Every fatal traffic collision is a tragedy. If you drive on any of the dangerous roads near San Jose, please be careful. Nearly every collision can be avoided by using common sense, obeying traffic laws, and respecting the rights of other drivers.
We would prefer that fatal traffic accidents never occur. When they do, we try to help surviving family members by bringing wrongful death claims that hold negligent drivers and public entities accountable for their carelessness. We know that no amount of compensation will bring a loved one back to life, but we also know that no person who dies in a traffic accident would want his or her family to experience financial suffering due to lost family income. We help the survivors of those wrongfully killed by others recover compensation for their losses while sending a message to other drivers about the need to drive cautiously on Santa Clara County’s deadliest roads.

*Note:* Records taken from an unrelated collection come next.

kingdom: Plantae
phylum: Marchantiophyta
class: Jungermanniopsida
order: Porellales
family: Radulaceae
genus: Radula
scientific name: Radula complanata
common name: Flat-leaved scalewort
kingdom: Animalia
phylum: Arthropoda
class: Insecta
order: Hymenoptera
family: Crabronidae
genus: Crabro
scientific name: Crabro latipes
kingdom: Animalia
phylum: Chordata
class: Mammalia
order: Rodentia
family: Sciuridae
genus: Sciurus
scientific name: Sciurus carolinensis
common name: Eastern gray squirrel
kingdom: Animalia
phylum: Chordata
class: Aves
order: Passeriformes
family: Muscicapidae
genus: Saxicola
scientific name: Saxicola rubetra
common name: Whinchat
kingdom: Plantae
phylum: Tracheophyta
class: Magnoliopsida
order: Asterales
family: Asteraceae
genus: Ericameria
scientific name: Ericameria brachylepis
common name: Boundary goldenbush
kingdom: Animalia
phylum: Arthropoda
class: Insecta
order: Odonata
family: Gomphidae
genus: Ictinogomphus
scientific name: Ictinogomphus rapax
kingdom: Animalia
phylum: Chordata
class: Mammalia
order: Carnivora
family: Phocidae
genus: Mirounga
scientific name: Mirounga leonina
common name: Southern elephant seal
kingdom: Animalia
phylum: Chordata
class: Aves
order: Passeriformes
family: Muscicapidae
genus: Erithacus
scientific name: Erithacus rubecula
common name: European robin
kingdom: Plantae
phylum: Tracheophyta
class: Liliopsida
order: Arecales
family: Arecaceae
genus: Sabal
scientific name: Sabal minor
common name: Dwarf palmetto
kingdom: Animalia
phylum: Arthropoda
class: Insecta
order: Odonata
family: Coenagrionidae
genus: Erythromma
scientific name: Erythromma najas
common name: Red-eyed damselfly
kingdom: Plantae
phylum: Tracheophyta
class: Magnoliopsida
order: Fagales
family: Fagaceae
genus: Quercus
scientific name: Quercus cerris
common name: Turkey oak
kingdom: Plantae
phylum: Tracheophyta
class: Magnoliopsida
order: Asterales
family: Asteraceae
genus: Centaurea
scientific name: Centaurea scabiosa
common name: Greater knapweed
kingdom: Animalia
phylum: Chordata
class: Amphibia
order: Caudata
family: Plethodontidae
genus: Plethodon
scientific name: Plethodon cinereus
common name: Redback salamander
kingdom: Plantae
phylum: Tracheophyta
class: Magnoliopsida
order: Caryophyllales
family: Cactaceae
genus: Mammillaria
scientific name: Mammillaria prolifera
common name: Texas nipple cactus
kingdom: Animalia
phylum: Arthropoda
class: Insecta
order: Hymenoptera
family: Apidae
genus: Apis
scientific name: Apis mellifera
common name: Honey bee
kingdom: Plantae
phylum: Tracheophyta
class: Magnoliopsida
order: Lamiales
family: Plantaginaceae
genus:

Wrongful Death Claims in California
Each state has different wrongful death laws. California law governs who can bring a claim, what you can financially recover, the time limits for filing a lawsuit, and more. These highly specific laws can confuse you, especially while grieving the sudden loss of a loved one in a tragic crash. No matter which road was the location of the crash, an experienced San Jose wrongful death attorney can review what happened and advise whether your family might have a valid claim.